Active Transportation and Demand Management

This objective set focuses on actively influencing traveler choices to better manage travel supply and demand. Active management includes proactive, predictive, and reactive elements.^{77, 78}

Stakeholders	State, county, or city agency responsible for roadways. Toll authorities. Parking providers. MPOs, if there are any regional rideshare or travel demand programs. Transportation network companies. Traffic management center(s). Transit agencies. Law enforcement. Local businesses, freight distribution centers, event centers, and neighborhood associations. Ports, if applicable. Media. Travelers.
Goals	Actively manage travel supply and demand, traffic operations, and parking by influencing traveler choices related to destination, time of day, mode, route, and facility/lane to improve system efficiency and reliability.
Subarea Operations Objectives	Increase the amount of subarea travelers receiving information on active transportation and demand management (ATDM) strategies by X percent within Y years. Increase customer satisfaction with ATDM efforts by X percent over Y years. Improve average subarea travel time during peak periods by X percent by year Y. Reduce subarea trips per year by X percent through dynamic ridesharing and active transit management within Y years. Increase the percentage of subarea travelers with electronic toll collection (ETC) transponders by X percent by year Y. Increase the share of subarea routes or lanes that are using dynamic pricing to X percent by year Y. Reduce the number of congestion-inducing crashes occurring within subarea roadways and at subarea freeway ramps by X percent by year Y. Implement active parking management for X percent of the subarea within Y years.
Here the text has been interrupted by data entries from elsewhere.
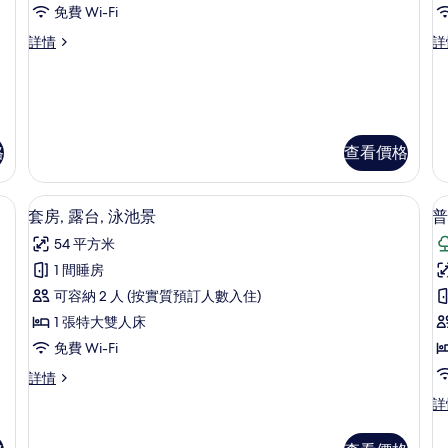
房,
房
免費 Wi-Fi
2
2
套
套
詳情
詳
間
房,
房,
臥
2
2
間
間
室,
室
臥
臥
露
室,
室,
露
露
台
格
查看價格
台
台
(2
(
(2
(3
adults)
a
| 迷你吧、房內夾萬、遮光窗簾/窗簾、隔音
adults)
套房, 露台, 泳池景 | 露台/庭院
ad
載
9
套房, 露台, 泳池景
普
詳
詳
的
入
情
情
54 平方米
相
所
1 間睡房
片
有
可容納 2 人 (按實質預訂人數入住)
套
1 張特大雙人床
房,
免費 Wi-Fi
露
套
詳情
台,
房
房,
普
詳
泳
露
通
台,
池
台
套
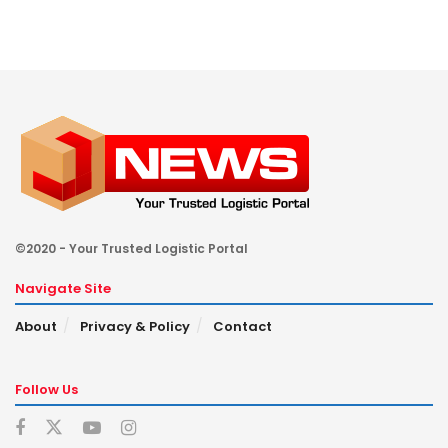
©2020 - Your Trusted Logistic Portal
Navigate Site
About
Privacy & Policy
Contact
Follow Us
Performance Measures	Total number of subarea travelers and percent receiving information on ATDM strategies. Percentage of customers satisfied with subarea ATDM practices. Average subarea travel time during peak periods (minutes). Share of household trips by each mode of travel before and after availability of dynamic ridesharing and active transit management. Percentage of subarea travelers with ETC transponders. Share of subarea routes or lane miles using dynamic pricing. Total number of congestion-inducing crashes within subarea roadways and at freeway ramps (per year). Percent of subarea parking stalls with active parking management.
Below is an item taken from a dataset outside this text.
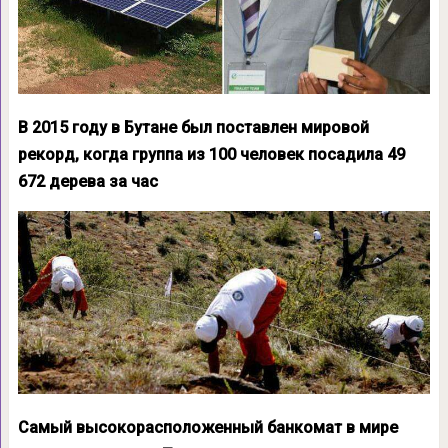
В 2015 году в Бутане был поставлен мировой
рекорд, когда группа из 100 человек посадила 49
672 дерева за час
Самый высокорасположенный банкомат в мире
Anticipated Data Needs	Survey/count of travelers exposed to ATDM information. Customer satisfaction surveys. Subarea peak period and free flow travel times and speeds. Person travel time along subarea links (e.g. vehicle volume multiplied by vehicle occupancy) during free flow conditions and congested conditions. Trip length. Mode share and total trips for subarea. Total number of subarea users (annually) with ETC transponders. System information (e.g. miles of dynamically priced lanes or facilities). Total number of congested-related crashes by location within subarea. Count of total and actively managed parking stalls.
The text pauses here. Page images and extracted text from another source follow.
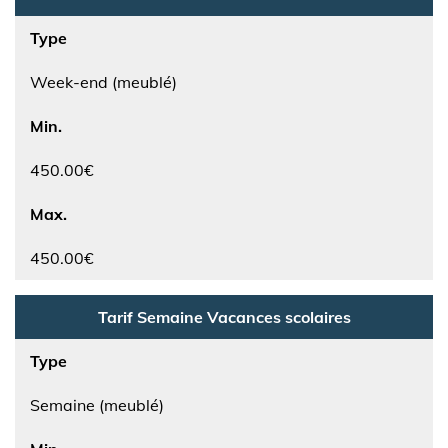
Type
Week-end (meublé)
Min.
450.00€
Max.
450.00€
Tarif Semaine Vacances scolaires
Type
Semaine (meublé)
Data Resources and Partners	Data will need to be gathered from transportation management centers, State DOTs, cities, counties, toll authorities, transit agencies, and parking providers.
TSMO Strategies to Consider	There are numerous TSMO strategies to consider to achieve ATDM objectives. The strategies are typically categorized as they relate to demand, traffic, or parking: Active Demand Management: Subarea monitoring. Subarea specific traveler information (including predictive information). Dynamic ridesharing. Active transit management: dynamic fare reduction, dynamic transit capacity assignment, on-demand transit, transfer connection protection. Dynamic/congestion pricing (also electronic toll collection). Active Traffic Management: Adaptive ramp metering. Dynamic re-routing. Dynamic truck restrictions. Active Parking Management: Dynamic overflow transit parking. Dynamic parking reservation. Dynamic wayfinding. Dynamically priced parking. Automated enforcement may also be considered to complement some of the strategies such as dynamic pricing.